**WORK INSTRUCTION:** In full and without alteration, write out the records.

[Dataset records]
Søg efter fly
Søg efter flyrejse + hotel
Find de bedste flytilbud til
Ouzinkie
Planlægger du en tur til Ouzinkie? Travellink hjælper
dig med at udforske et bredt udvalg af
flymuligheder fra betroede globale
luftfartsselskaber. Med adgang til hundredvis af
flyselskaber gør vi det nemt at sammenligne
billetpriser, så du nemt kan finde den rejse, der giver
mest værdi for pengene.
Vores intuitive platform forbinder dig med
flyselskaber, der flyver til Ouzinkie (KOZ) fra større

**RESPONSE TO THIS EXERCISE:**
Søg efter fly
Søg efter flyrejse + hotel
Find de bedste flytilbud til
Ouzinkie
Planlægger du en tur til Ouzinkie? Travellink hjælper
dig med at udforske et bredt udvalg af
flymuligheder fra betroede globale
luftfartsselskaber. Med adgang til hundredvis af
flyselskaber gør vi det nemt at sammenligne
billetpriser, så du nemt kan finde den rejse, der giver
mest værdi for pengene.
Vores intuitive platform forbinder dig med
flyselskaber, der flyver til Ouzinkie (KOZ) fra større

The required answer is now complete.